What you need to do:
Records appear below. Give all of them again, exactly.
▬▬▬▬▬▬▬▬▬▬
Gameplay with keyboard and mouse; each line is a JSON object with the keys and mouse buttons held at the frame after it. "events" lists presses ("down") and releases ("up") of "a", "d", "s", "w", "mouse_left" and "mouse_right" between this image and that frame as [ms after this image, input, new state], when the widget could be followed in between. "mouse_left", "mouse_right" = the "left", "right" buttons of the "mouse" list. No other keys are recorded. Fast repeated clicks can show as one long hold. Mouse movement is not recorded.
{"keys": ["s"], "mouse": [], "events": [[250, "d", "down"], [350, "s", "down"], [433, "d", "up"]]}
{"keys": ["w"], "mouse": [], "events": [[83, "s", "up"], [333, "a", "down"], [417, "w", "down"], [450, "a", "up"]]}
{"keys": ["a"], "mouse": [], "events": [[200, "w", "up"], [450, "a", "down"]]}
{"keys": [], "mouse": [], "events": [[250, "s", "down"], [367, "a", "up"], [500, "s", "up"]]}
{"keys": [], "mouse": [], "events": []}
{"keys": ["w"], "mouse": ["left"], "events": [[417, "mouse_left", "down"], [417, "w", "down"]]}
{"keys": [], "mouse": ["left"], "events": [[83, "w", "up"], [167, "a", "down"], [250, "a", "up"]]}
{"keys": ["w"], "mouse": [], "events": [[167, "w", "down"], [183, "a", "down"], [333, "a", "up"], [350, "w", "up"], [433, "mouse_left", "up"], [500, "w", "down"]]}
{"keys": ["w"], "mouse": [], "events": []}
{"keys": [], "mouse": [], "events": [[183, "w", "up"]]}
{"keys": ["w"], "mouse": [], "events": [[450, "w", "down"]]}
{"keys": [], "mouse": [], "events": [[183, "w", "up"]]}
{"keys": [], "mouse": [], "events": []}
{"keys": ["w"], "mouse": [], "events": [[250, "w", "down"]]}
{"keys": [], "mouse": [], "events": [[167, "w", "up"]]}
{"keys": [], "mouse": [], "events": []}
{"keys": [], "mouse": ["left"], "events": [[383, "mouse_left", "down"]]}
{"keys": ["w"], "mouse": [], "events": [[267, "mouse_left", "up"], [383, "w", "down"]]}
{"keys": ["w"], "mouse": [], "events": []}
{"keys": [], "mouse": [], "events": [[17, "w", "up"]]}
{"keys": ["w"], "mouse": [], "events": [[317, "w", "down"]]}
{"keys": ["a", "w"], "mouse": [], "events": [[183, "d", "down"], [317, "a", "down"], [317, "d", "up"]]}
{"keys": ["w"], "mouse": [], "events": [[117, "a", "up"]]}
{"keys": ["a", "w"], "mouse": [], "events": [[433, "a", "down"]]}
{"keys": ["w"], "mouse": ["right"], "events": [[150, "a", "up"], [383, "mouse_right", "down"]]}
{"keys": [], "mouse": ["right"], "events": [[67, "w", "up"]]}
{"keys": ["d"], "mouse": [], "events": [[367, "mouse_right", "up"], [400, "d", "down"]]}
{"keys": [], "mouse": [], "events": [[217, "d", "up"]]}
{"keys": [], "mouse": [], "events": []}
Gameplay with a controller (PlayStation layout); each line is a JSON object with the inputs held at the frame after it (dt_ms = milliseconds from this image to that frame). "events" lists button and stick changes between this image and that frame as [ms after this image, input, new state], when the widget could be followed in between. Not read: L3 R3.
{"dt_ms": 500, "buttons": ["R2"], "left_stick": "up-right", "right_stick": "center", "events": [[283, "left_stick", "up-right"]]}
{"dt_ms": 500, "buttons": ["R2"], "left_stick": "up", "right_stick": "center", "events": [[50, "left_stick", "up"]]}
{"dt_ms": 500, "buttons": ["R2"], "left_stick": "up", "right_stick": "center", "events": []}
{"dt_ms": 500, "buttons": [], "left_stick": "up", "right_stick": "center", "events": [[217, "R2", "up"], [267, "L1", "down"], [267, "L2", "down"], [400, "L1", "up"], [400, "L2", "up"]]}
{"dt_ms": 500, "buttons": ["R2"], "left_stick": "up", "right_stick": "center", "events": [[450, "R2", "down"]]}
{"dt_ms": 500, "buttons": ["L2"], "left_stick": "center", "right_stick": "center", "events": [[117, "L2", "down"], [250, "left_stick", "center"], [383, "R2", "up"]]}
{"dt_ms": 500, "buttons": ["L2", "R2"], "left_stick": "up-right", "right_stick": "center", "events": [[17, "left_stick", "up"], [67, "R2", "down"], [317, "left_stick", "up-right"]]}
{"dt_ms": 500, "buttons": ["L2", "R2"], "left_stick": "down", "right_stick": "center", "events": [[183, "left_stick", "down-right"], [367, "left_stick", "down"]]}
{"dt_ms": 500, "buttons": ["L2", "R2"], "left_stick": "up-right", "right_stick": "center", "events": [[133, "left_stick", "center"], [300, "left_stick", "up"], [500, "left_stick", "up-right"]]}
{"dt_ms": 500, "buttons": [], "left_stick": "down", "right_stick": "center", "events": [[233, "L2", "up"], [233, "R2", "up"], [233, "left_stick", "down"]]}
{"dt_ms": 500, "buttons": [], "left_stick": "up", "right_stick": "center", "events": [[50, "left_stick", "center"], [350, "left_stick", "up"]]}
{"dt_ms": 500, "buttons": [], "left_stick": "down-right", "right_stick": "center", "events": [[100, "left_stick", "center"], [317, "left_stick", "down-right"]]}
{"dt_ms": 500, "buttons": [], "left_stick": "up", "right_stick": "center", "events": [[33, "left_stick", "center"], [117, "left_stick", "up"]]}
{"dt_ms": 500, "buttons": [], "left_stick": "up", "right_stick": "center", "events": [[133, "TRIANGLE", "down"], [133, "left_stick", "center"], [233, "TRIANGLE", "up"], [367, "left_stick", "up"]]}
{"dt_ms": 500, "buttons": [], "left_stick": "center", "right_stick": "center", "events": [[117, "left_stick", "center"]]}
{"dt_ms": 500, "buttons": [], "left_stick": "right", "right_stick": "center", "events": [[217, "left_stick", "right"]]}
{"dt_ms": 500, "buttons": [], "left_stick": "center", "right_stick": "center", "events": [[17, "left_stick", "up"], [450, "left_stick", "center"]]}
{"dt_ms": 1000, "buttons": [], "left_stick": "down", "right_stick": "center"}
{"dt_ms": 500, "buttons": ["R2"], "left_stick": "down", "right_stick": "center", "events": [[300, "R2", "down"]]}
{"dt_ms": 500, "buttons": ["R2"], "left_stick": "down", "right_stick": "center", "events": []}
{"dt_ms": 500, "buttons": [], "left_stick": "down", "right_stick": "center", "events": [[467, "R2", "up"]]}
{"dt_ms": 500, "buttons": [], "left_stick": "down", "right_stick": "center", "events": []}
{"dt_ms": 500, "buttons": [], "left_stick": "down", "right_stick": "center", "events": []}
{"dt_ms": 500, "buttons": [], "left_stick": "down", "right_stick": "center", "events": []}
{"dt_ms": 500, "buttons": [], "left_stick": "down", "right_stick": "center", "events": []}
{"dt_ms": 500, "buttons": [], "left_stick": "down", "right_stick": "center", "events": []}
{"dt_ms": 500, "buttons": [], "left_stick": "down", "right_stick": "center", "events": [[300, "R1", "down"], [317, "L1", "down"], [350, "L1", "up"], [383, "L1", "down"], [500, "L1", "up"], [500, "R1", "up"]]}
▬▬▬▬▬▬▬▬▬▬
Output:
Gameplay with keyboard and mouse; each line is a JSON object with the keys and mouse buttons held at the frame after it. "events" lists presses ("down") and releases ("up") of "a", "d", "s", "w", "mouse_left" and "mouse_right" between this image and that frame as [ms after this image, input, new state], when the widget could be followed in between. "mouse_left", "mouse_right" = the "left", "right" buttons of the "mouse" list. No other keys are recorded. Fast repeated clicks can show as one long hold. Mouse movement is not recorded.
{"keys": ["s"], "mouse": [], "events": [[250, "d", "down"], [350, "s", "down"], [433, "d", "up"]]}
{"keys": ["w"], "mouse": [], "events": [[83, "s", "up"], [333, "a", "down"], [417, "w", "down"], [450, "a", "up"]]}
{"keys": ["a"], "mouse": [], "events": [[200, "w", "up"], [450, "a", "down"]]}
{"keys": [], "mouse": [], "events": [[250, "s", "down"], [367, "a", "up"], [500, "s", "up"]]}
{"keys": [], "mouse": [], "events": []}
{"keys": ["w"], "mouse": ["left"], "events": [[417, "mouse_left", "down"], [417, "w", "down"]]}
{"keys": [], "mouse": ["left"], "events": [[83, "w", "up"], [167, "a", "down"], [250, "a", "up"]]}
{"keys": ["w"], "mouse": [], "events": [[167, "w", "down"], [183, "a", "down"], [333, "a", "up"], [350, "w", "up"], [433, "mouse_left", "up"], [500, "w", "down"]]}
{"keys": ["w"], "mouse": [], "events": []}
{"keys": [], "mouse": [], "events": [[183, "w", "up"]]}
{"keys": ["w"], "mouse": [], "events": [[450, "w", "down"]]}
{"keys": [], "mouse": [], "events": [[183, "w", "up"]]}
{"keys": [], "mouse": [], "events": []}
{"keys": ["w"], "mouse": [], "events": [[250, "w", "down"]]}
{"keys": [], "mouse": [], "events": [[167, "w", "up"]]}
{"keys": [], "mouse": [], "events": []}
{"keys": [], "mouse": ["left"], "events": [[383, "mouse_left", "down"]]}
{"keys": ["w"], "mouse": [], "events": [[267, "mouse_left", "up"], [383, "w", "down"]]}
{"keys": ["w"], "mouse": [], "events": []}
{"keys": [], "mouse": [], "events": [[17, "w", "up"]]}
{"keys": ["w"], "mouse": [], "events": [[317, "w", "down"]]}
{"keys": ["a", "w"], "mouse": [], "events": [[183, "d", "down"], [317, "a", "down"], [317, "d", "up"]]}
{"keys": ["w"], "mouse": [], "events": [[117, "a", "up"]]}
{"keys": ["a", "w"], "mouse": [], "events": [[433, "a", "down"]]}
{"keys": ["w"], "mouse": ["right"], "events": [[150, "a", "up"], [383, "mouse_right", "down"]]}
{"keys": [], "mouse": ["right"], "events": [[67, "w", "up"]]}
{"keys": ["d"], "mouse": [], "events": [[367, "mouse_right", "up"], [400, "d", "down"]]}
{"keys": [], "mouse": [], "events": [[217, "d", "up"]]}
{"keys": [], "mouse": [], "events": []}
Gameplay with a controller (PlayStation layout); each line is a JSON object with the inputs held at the frame after it (dt_ms = milliseconds from this image to that frame). "events" lists button and stick changes between this image and that frame as [ms after this image, input, new state], when the widget could be followed in between. Not read: L3 R3.
{"dt_ms": 500, "buttons": ["R2"], "left_stick": "up-right", "right_stick": "center", "events": [[283, "left_stick", "up-right"]]}
{"dt_ms": 500, "buttons": ["R2"], "left_stick": "up", "right_stick": "center", "events": [[50, "left_stick", "up"]]}
{"dt_ms": 500, "buttons": ["R2"], "left_stick": "up", "right_stick": "center", "events": []}
{"dt_ms": 500, "buttons": [], "left_stick": "up", "right_stick": "center", "events": [[217, "R2", "up"], [267, "L1", "down"], [267, "L2", "down"], [400, "L1", "up"], [400, "L2", "up"]]}
{"dt_ms": 500, "buttons": ["R2"], "left_stick": "up", "right_stick": "center", "events": [[450, "R2", "down"]]}
{"dt_ms": 500, "buttons": ["L2"], "left_stick": "center", "right_stick": "center", "events": [[117, "L2", "down"], [250, "left_stick", "center"], [383, "R2", "up"]]}
{"dt_ms": 500, "buttons": ["L2", "R2"], "left_stick": "up-right", "right_stick": "center", "events": [[17, "left_stick", "up"], [67, "R2", "down"], [317, "left_stick", "up-right"]]}
{"dt_ms": 500, "buttons": ["L2", "R2"], "left_stick": "down", "right_stick": "center", "events": [[183, "left_stick", "down-right"], [367, "left_stick", "down"]]}
{"dt_ms": 500, "buttons": ["L2", "R2"], "left_stick": "up-right", "right_stick": "center", "events": [[133, "left_stick", "center"], [300, "left_stick", "up"], [500, "left_stick", "up-right"]]}
{"dt_ms": 500, "buttons": [], "left_stick": "down", "right_stick": "center", "events": [[233, "L2", "up"], [233, "R2", "up"], [233, "left_stick", "down"]]}
{"dt_ms": 500, "buttons": [], "left_stick": "up", "right_stick": "center", "events": [[50, "left_stick", "center"], [350, "left_stick", "up"]]}
{"dt_ms": 500, "buttons": [], "left_stick": "down-right", "right_stick": "center", "events": [[100, "left_stick", "center"], [317, "left_stick", "down-right"]]}
{"dt_ms": 500, "buttons": [], "left_stick": "up", "right_stick": "center", "events": [[33, "left_stick", "center"], [117, "left_stick", "up"]]}
{"dt_ms": 500, "buttons": [], "left_stick": "up", "right_stick": "center", "events": [[133, "TRIANGLE", "down"], [133, "left_stick", "center"], [233, "TRIANGLE", "up"], [367, "left_stick", "up"]]}
{"dt_ms": 500, "buttons": [], "left_stick": "center", "right_stick": "center", "events": [[117, "left_stick", "center"]]}
{"dt_ms": 500, "buttons": [], "left_stick": "right", "right_stick": "center", "events": [[217, "left_stick", "right"]]}
{"dt_ms": 500, "buttons": [], "left_stick": "center", "right_stick": "center", "events": [[17, "left_stick", "up"], [450, "left_stick", "center"]]}
{"dt_ms": 1000, "buttons": [], "left_stick": "down", "right_stick": "center"}
{"dt_ms": 500, "buttons": ["R2"], "left_stick": "down", "right_stick": "center", "events": [[300, "R2", "down"]]}
{"dt_ms": 500, "buttons": ["R2"], "left_stick": "down", "right_stick": "center", "events": []}
{"dt_ms": 500, "buttons": [], "left_stick": "down", "right_stick": "center", "events": [[467, "R2", "up"]]}
{"dt_ms": 500, "buttons": [], "left_stick": "down", "right_stick": "center", "events": []}
{"dt_ms": 500, "buttons": [], "left_stick": "down", "right_stick": "center", "events": []}
{"dt_ms": 500, "buttons": [], "left_stick": "down", "right_stick": "center", "events": []}
{"dt_ms": 500, "buttons": [], "left_stick": "down", "right_stick": "center", "events": []}
{"dt_ms": 500, "buttons": [], "left_stick": "down", "right_stick": "center", "events": []}
{"dt_ms": 500, "buttons": [], "left_stick": "down", "right_stick": "center", "events": [[300, "R1", "down"], [317, "L1", "down"], [350, "L1", "up"], [383, "L1", "down"], [500, "L1", "up"], [500, "R1", "up"]]}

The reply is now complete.